When I first started freelancing, I was sending dozens of query letters (that’s how a writer pitches an idea to an editor) a week, which meant I’d often receive several rejections in a single day. Since I knew that the first read-through of the rejection would often hurt the most, I developed a system: I’d slowwwwly scroll through the first few lines of the email to get a feel for its contents. As soon as I read the words “I’m sorry,” or “Unfortunately,” I’d immediately shut the email and give myself 24 hours before reading the whole thing. By that time some of the initial sting would have worn off, and reading the editor’s reasons for rejecting my idea would feel a lot less torturous.

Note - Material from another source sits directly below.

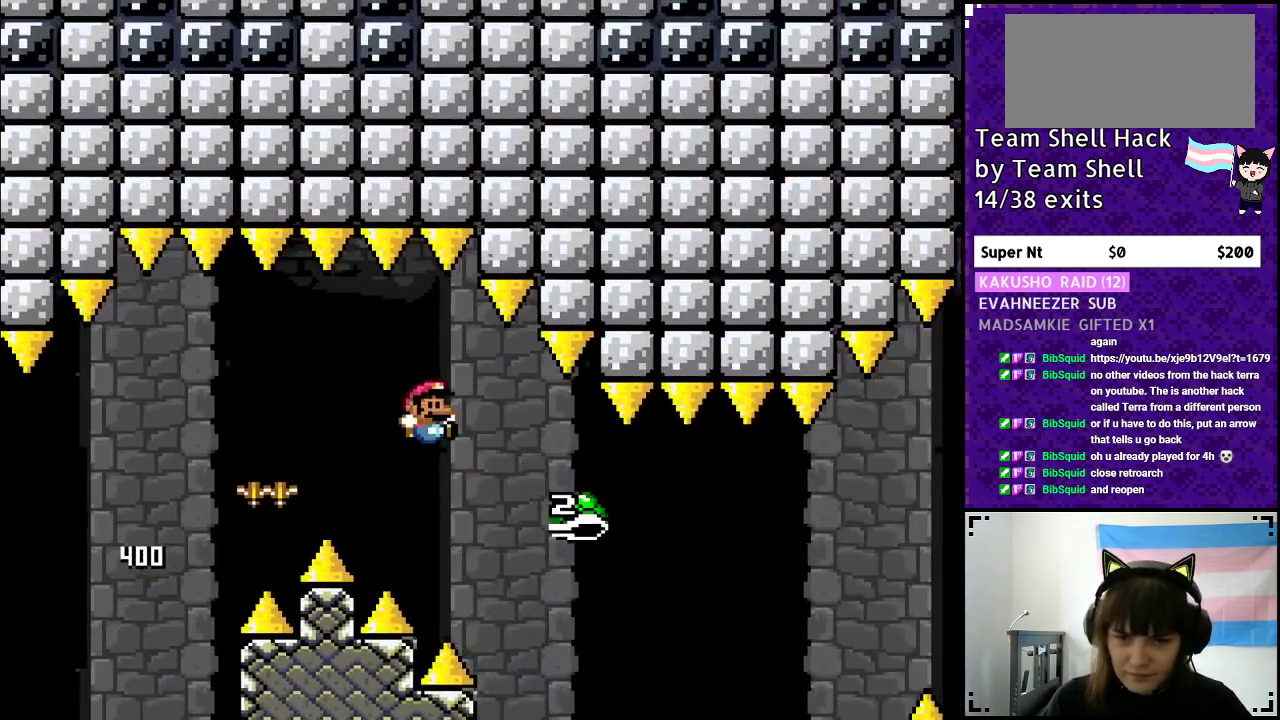
{"buttons": ["B", "Y", "DPAD_RIGHT"], "events": []}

If there’s an activity you have to do regularly that triggers all your emotional buttons, try coming up with a workaround that lets you deal with the task in a way that’s gentler to your psyche.
2. Stay Active.
A mean comment or lackluster product launch will feel like the whole world if you don’t have other things going on to distract you. So keep a lot of irons in the fire. If a potential client falls through, it’ll feel a lot less earth-shattering if you’re in conversations with several others. If your product isn’t selling as well as you like, roll that nervous energy into coming up with a new marketing plan. If one reader hates you, connect via email with three of your biggest fans. Doing something productive is the best way to counteract the anxiety that comes with experiencing failures.
3. Give Yourself Breathing Room.
Thin-skinned people have a habit of obsessing over failure. We keep returning to that exchange we had and wondering what we could have done differently, we obsess over disappointing sales numbers or stats, we wonder if that mean commenter was right, after all. It’s natural to fixate a bit, but do yourself a favor and limit the amount of time you’ll spend worrying about those critics or analytics or whatever is upsetting you right now. Allow yourself to wallow for 30 minutes – set a timer, if you have to – and then return to tip #2 and do something productive.